One part of the entries below is wanted: the lines from the one containing "Bridging Loans for" through the one containing "HOME & GARDEN". Write those out exactly and nothing else.

[Start of Attachment]

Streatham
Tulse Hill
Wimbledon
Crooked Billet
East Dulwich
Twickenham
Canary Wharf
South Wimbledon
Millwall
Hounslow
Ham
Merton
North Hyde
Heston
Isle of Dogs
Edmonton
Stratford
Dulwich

[End of Attachment]
[Start of Attachment]

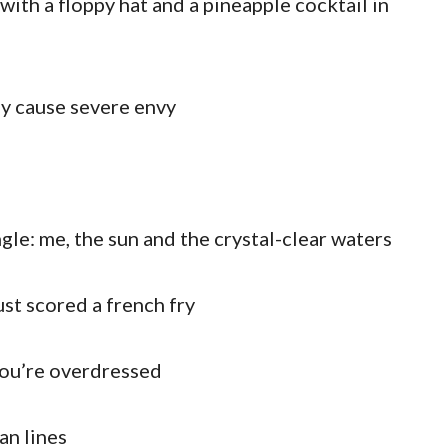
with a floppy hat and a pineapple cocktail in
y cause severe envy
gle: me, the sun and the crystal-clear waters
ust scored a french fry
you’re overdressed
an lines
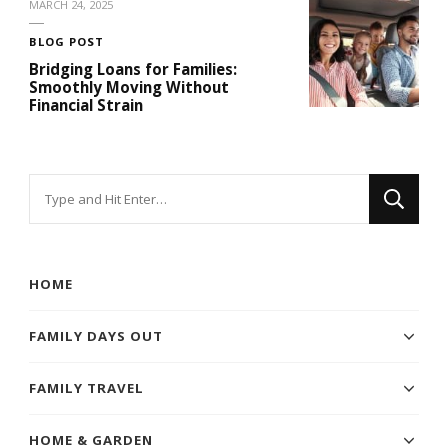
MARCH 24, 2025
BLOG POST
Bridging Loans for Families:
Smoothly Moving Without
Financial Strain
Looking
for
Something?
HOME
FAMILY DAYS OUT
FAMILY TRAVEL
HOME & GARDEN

[End of Attachment]

**OUTPUT FOR THIS EXERCISE**
Bridging Loans for Families:
Smoothly Moving Without
Financial Strain
Looking
for
Something?
HOME
FAMILY DAYS OUT
FAMILY TRAVEL
HOME & GARDEN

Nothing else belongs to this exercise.